• [WHAT TO WORK ON]:
For this exercise, transcribe all the entries exactly as given and omit the images.

-- Opening Marker --

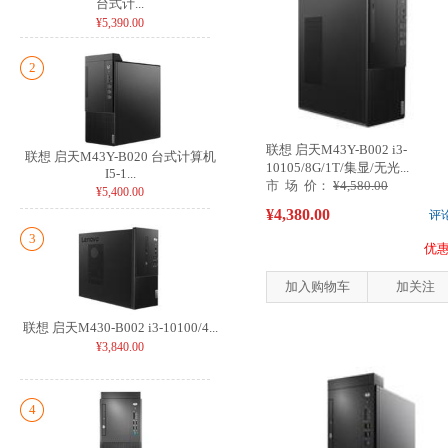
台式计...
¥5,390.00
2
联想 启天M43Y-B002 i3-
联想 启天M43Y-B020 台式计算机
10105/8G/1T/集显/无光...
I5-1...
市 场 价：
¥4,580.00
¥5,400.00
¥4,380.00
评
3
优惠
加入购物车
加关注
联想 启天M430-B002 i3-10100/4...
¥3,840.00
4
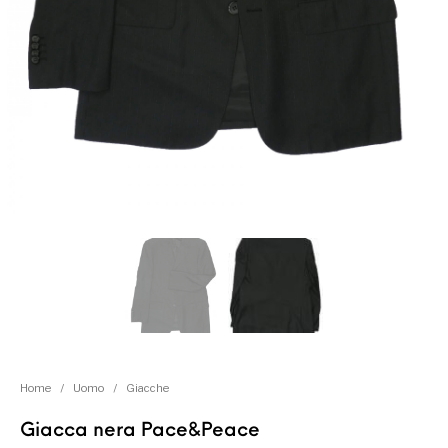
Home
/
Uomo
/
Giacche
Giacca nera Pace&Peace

-- Closing Marker --

• [WRITTEN SOLUTION]:
台式计...
¥5,390.00
2
联想 启天M43Y-B002 i3-
联想 启天M43Y-B020 台式计算机
10105/8G/1T/集显/无光...
I5-1...
市 场 价：
¥4,580.00
¥5,400.00
¥4,380.00
评
3
优惠
加入购物车
加关注
联想 启天M430-B002 i3-10100/4...
¥3,840.00
4
Home
/
Uomo
/
Giacche
Giacca nera Pace&Peace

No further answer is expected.